*** Provided text ***

The World Health Organization has confirmed nearly 47,000 cases of coronavirus disease 2019 (COVID-19) and nearly 1,400 resulting deaths, and financial markets are reacting with fear.
US Treasuries have dropped, and mortgage rates, which generally follow US Treasuries, have dropped to a low not seen in somewhere between three and eight years, depending on the way the numbers are calculated.
According to an article by CNBC updated on Tuesday, the average rate for a 30-year mortgage is 3.34% for borrowers with strong financials, a number that will likely drop even further as early as today. The Motley Fool, two days ago, noted that the rate had reached 3.33% on a 30-year loan and as low as 3.08% for a 15-year fixed mortgage, and predicted that the Federal Reserve may very well lower rates, which could lead to a further reduction in home loan rates.

*** End of Provided text ***
*** Data extract ***

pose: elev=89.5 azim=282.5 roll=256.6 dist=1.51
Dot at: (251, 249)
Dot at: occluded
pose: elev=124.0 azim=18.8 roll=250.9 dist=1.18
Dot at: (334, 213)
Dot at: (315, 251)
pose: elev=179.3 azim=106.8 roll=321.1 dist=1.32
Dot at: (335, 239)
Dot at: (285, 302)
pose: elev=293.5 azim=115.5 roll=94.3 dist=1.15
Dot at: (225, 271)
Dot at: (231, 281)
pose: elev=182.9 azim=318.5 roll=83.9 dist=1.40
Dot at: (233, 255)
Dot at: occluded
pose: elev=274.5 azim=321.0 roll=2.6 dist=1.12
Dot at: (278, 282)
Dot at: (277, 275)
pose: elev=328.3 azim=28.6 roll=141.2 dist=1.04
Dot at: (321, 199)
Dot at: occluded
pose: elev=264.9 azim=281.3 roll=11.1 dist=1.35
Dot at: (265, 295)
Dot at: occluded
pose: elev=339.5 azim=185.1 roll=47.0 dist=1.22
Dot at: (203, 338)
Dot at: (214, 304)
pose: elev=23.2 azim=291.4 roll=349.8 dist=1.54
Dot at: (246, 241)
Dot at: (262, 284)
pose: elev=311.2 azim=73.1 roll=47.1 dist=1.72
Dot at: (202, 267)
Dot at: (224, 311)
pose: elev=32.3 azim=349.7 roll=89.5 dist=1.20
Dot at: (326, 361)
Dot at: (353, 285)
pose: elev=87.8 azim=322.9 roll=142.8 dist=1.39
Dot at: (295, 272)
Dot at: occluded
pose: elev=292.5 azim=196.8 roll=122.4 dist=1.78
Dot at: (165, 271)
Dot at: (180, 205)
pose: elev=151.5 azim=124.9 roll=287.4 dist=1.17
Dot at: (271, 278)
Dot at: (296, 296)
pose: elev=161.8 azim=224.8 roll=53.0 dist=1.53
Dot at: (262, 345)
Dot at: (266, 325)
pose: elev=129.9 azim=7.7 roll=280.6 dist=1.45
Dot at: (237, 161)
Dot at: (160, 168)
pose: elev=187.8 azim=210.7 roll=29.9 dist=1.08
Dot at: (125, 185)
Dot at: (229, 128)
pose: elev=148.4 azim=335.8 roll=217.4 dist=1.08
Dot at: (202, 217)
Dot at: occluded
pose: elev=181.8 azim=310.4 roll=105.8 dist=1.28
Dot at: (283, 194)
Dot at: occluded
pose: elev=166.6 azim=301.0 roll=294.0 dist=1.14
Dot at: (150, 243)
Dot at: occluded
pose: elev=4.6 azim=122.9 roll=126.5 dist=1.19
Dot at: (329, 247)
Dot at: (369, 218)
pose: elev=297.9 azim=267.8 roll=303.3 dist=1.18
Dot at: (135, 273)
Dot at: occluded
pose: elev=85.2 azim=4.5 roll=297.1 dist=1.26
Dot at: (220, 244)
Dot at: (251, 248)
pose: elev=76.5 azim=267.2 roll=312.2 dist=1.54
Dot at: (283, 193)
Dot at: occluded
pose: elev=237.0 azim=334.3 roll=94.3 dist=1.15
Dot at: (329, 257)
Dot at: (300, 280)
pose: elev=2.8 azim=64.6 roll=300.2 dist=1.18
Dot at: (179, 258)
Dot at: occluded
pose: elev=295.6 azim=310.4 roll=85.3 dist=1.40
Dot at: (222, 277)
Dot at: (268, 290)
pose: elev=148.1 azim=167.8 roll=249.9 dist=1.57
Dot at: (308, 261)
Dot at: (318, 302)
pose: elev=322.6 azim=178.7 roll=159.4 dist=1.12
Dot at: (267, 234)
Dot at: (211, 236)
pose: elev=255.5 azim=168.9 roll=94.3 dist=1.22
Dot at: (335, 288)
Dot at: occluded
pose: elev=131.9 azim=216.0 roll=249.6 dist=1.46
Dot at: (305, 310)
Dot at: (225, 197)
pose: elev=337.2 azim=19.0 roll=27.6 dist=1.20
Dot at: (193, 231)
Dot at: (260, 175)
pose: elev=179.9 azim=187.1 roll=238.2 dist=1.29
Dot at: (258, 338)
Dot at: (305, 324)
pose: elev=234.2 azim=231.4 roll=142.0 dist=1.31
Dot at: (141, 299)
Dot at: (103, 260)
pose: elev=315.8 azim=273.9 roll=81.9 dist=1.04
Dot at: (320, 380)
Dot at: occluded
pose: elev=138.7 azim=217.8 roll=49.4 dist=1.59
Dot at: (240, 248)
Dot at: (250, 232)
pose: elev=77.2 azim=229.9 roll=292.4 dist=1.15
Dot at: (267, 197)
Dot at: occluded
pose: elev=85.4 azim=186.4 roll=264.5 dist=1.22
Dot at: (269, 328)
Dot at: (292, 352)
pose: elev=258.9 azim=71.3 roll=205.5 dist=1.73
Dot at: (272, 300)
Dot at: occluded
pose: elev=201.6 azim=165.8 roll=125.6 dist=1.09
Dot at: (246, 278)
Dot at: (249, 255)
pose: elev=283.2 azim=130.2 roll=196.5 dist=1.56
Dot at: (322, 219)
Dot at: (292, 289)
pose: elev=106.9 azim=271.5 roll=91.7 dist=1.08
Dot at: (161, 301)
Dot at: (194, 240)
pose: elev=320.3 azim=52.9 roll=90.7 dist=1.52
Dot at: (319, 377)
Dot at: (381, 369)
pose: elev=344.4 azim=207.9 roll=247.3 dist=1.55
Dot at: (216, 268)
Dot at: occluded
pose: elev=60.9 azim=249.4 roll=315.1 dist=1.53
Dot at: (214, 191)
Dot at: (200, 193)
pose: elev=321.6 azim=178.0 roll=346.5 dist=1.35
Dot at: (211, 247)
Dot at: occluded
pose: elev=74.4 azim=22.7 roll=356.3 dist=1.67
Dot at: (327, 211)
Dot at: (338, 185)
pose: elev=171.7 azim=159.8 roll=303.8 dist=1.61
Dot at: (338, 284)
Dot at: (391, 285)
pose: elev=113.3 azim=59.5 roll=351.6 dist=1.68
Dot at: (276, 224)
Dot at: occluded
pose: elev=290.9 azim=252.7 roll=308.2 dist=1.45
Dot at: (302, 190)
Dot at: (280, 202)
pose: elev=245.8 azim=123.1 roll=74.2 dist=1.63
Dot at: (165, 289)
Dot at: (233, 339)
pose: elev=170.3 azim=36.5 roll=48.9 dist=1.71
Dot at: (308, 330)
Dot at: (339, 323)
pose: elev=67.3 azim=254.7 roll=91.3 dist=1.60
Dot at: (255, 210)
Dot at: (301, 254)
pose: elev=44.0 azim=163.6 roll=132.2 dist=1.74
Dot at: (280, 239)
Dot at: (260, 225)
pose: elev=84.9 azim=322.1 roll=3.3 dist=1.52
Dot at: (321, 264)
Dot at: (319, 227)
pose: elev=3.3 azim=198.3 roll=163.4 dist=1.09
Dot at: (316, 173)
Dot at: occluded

*** End of Data extract ***

▶ _Task details_: In the text on mortgage rates and COVID-19, what 15-year fixed mortgage rate did The Motley Fool report? The material isn't needed for anything that comes next.

▶ _Response for this exercise_: As low as 3.08%.